→ Your objective: Every record, from the first to the last, is to be printed again exactly.

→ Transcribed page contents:
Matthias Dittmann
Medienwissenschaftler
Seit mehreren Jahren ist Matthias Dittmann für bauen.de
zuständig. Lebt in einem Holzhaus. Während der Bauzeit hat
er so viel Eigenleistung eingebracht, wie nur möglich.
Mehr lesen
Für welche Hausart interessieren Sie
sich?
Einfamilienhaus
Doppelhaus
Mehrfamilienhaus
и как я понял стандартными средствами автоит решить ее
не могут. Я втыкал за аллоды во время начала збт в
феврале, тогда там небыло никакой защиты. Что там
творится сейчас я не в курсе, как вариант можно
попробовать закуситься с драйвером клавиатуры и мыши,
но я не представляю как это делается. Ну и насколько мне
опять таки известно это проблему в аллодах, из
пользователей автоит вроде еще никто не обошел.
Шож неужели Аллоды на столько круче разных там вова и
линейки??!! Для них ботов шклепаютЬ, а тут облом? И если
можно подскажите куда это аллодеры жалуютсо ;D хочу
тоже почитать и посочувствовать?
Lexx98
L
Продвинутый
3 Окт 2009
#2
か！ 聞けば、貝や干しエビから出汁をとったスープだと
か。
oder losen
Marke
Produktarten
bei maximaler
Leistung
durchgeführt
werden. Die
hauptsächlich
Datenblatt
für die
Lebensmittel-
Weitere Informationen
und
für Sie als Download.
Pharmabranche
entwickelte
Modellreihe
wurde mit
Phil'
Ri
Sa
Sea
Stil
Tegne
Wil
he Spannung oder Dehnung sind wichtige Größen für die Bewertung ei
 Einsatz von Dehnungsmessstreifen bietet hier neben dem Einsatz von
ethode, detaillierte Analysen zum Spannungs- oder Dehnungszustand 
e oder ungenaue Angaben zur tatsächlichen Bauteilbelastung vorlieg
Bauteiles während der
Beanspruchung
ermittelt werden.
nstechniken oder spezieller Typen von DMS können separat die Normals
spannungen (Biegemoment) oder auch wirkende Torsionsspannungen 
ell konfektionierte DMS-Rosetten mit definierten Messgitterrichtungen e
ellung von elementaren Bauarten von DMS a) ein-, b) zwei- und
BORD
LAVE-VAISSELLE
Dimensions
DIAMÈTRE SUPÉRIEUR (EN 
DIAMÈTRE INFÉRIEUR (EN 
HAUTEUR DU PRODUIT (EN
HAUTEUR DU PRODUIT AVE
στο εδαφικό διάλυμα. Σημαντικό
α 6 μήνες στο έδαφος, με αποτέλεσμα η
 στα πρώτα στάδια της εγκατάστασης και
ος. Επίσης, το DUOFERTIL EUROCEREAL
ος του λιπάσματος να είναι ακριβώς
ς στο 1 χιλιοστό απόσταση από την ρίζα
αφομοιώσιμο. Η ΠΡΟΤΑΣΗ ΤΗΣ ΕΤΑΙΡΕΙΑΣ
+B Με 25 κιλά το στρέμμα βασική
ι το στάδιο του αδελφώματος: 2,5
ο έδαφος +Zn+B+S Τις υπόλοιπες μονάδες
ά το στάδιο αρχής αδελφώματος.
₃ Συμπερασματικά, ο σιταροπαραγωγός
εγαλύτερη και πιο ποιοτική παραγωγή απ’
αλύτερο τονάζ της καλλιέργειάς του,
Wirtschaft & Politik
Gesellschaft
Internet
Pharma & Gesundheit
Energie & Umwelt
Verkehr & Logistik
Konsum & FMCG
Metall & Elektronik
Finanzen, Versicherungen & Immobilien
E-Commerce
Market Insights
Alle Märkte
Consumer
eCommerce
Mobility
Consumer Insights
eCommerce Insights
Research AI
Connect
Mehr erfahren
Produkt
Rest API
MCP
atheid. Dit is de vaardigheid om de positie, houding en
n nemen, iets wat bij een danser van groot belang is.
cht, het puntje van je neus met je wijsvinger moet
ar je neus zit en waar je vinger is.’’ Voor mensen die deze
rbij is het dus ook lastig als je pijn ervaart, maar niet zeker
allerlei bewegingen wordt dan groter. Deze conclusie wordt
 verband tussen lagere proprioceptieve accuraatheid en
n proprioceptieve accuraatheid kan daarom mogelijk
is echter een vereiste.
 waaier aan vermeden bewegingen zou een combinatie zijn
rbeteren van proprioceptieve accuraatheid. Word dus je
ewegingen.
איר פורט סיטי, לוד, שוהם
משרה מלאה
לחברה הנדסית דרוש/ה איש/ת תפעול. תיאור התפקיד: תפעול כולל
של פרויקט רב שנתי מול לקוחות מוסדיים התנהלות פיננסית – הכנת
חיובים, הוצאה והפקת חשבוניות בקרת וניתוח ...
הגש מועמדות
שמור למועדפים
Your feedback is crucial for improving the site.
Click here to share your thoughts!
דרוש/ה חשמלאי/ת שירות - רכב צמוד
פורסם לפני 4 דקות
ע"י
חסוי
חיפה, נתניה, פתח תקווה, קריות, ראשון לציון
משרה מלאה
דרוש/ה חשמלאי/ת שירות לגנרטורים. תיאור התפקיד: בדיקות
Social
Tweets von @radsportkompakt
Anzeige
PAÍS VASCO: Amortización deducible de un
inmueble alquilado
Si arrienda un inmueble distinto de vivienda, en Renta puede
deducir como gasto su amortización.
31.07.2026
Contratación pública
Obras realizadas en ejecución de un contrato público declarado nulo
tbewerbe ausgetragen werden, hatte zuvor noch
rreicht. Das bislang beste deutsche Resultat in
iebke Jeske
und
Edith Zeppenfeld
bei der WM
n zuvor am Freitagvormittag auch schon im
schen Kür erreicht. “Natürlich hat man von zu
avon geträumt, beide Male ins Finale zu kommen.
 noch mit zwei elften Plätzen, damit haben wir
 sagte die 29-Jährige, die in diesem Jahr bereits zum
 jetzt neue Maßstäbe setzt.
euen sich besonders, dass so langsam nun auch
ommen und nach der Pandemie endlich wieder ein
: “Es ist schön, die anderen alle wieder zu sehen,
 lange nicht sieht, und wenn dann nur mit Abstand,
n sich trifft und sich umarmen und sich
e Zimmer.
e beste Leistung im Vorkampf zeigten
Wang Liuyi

→ Response below:
Matthias Dittmann
Medienwissenschaftler
Seit mehreren Jahren ist Matthias Dittmann für bauen.de
zuständig. Lebt in einem Holzhaus. Während der Bauzeit hat
er so viel Eigenleistung eingebracht, wie nur möglich.
Mehr lesen
Für welche Hausart interessieren Sie
sich?
Einfamilienhaus
Doppelhaus
Mehrfamilienhaus
и как я понял стандартными средствами автоит решить ее
не могут. Я втыкал за аллоды во время начала збт в
феврале, тогда там небыло никакой защиты. Что там
творится сейчас я не в курсе, как вариант можно
попробовать закуситься с драйвером клавиатуры и мыши,
но я не представляю как это делается. Ну и насколько мне
опять таки известно это проблему в аллодах, из
пользователей автоит вроде еще никто не обошел.
Шож неужели Аллоды на столько круче разных там вова и
линейки??!! Для них ботов шклепаютЬ, а тут облом? И если
можно подскажите куда это аллодеры жалуютсо ;D хочу
тоже почитать и посочувствовать?
Lexx98
L
Продвинутый
3 Окт 2009
#2
か！ 聞けば、貝や干しエビから出汁をとったスープだと
か。
oder losen
Marke
Produktarten
bei maximaler
Leistung
durchgeführt
werden. Die
hauptsächlich
Datenblatt
für die
Lebensmittel-
Weitere Informationen
und
für Sie als Download.
Pharmabranche
entwickelte
Modellreihe
wurde mit
Phil'
Ri
Sa
Sea
Stil
Tegne
Wil
he Spannung oder Dehnung sind wichtige Größen für die Bewertung ei
 Einsatz von Dehnungsmessstreifen bietet hier neben dem Einsatz von
ethode, detaillierte Analysen zum Spannungs- oder Dehnungszustand 
e oder ungenaue Angaben zur tatsächlichen Bauteilbelastung vorlieg
Bauteiles während der
Beanspruchung
ermittelt werden.
nstechniken oder spezieller Typen von DMS können separat die Normals
spannungen (Biegemoment) oder auch wirkende Torsionsspannungen 
ell konfektionierte DMS-Rosetten mit definierten Messgitterrichtungen e
ellung von elementaren Bauarten von DMS a) ein-, b) zwei- und
BORD
LAVE-VAISSELLE
Dimensions
DIAMÈTRE SUPÉRIEUR (EN 
DIAMÈTRE INFÉRIEUR (EN 
HAUTEUR DU PRODUIT (EN
HAUTEUR DU PRODUIT AVE
στο εδαφικό διάλυμα. Σημαντικό
α 6 μήνες στο έδαφος, με αποτέλεσμα η
 στα πρώτα στάδια της εγκατάστασης και
ος. Επίσης, το DUOFERTIL EUROCEREAL
ος του λιπάσματος να είναι ακριβώς
ς στο 1 χιλιοστό απόσταση από την ρίζα
αφομοιώσιμο. Η ΠΡΟΤΑΣΗ ΤΗΣ ΕΤΑΙΡΕΙΑΣ
+B Με 25 κιλά το στρέμμα βασική
ι το στάδιο του αδελφώματος: 2,5
ο έδαφος +Zn+B+S Τις υπόλοιπες μονάδες
ά το στάδιο αρχής αδελφώματος.
₃ Συμπερασματικά, ο σιταροπαραγωγός
εγαλύτερη και πιο ποιοτική παραγωγή απ’
αλύτερο τονάζ της καλλιέργειάς του,
Wirtschaft & Politik
Gesellschaft
Internet
Pharma & Gesundheit
Energie & Umwelt
Verkehr & Logistik
Konsum & FMCG
Metall & Elektronik
Finanzen, Versicherungen & Immobilien
E-Commerce
Market Insights
Alle Märkte
Consumer
eCommerce
Mobility
Consumer Insights
eCommerce Insights
Research AI
Connect
Mehr erfahren
Produkt
Rest API
MCP
atheid. Dit is de vaardigheid om de positie, houding en
n nemen, iets wat bij een danser van groot belang is.
cht, het puntje van je neus met je wijsvinger moet
ar je neus zit en waar je vinger is.’’ Voor mensen die deze
rbij is het dus ook lastig als je pijn ervaart, maar niet zeker
allerlei bewegingen wordt dan groter. Deze conclusie wordt
 verband tussen lagere proprioceptieve accuraatheid en
n proprioceptieve accuraatheid kan daarom mogelijk
is echter een vereiste.
 waaier aan vermeden bewegingen zou een combinatie zijn
rbeteren van proprioceptieve accuraatheid. Word dus je
ewegingen.
איר פורט סיטי, לוד, שוהם
משרה מלאה
לחברה הנדסית דרוש/ה איש/ת תפעול. תיאור התפקיד: תפעול כולל
של פרויקט רב שנתי מול לקוחות מוסדיים התנהלות פיננסית – הכנת
חיובים, הוצאה והפקת חשבוניות בקרת וניתוח ...
הגש מועמדות
שמור למועדפים
Your feedback is crucial for improving the site.
Click here to share your thoughts!
דרוש/ה חשמלאי/ת שירות - רכב צמוד
פורסם לפני 4 דקות
ע"י
חסוי
חיפה, נתניה, פתח תקווה, קריות, ראשון לציון
משרה מלאה
דרוש/ה חשמלאי/ת שירות לגנרטורים. תיאור התפקיד: בדיקות
Social
Tweets von @radsportkompakt
Anzeige
PAÍS VASCO: Amortización deducible de un
inmueble alquilado
Si arrienda un inmueble distinto de vivienda, en Renta puede
deducir como gasto su amortización.
31.07.2026
Contratación pública
Obras realizadas en ejecución de un contrato público declarado nulo
tbewerbe ausgetragen werden, hatte zuvor noch
rreicht. Das bislang beste deutsche Resultat in
iebke Jeske
und
Edith Zeppenfeld
bei der WM
n zuvor am Freitagvormittag auch schon im
schen Kür erreicht. “Natürlich hat man von zu
avon geträumt, beide Male ins Finale zu kommen.
 noch mit zwei elften Plätzen, damit haben wir
 sagte die 29-Jährige, die in diesem Jahr bereits zum
 jetzt neue Maßstäbe setzt.
euen sich besonders, dass so langsam nun auch
ommen und nach der Pandemie endlich wieder ein
: “Es ist schön, die anderen alle wieder zu sehen,
 lange nicht sieht, und wenn dann nur mit Abstand,
n sich trifft und sich umarmen und sich
e Zimmer.
e beste Leistung im Vorkampf zeigten
Wang Liuyi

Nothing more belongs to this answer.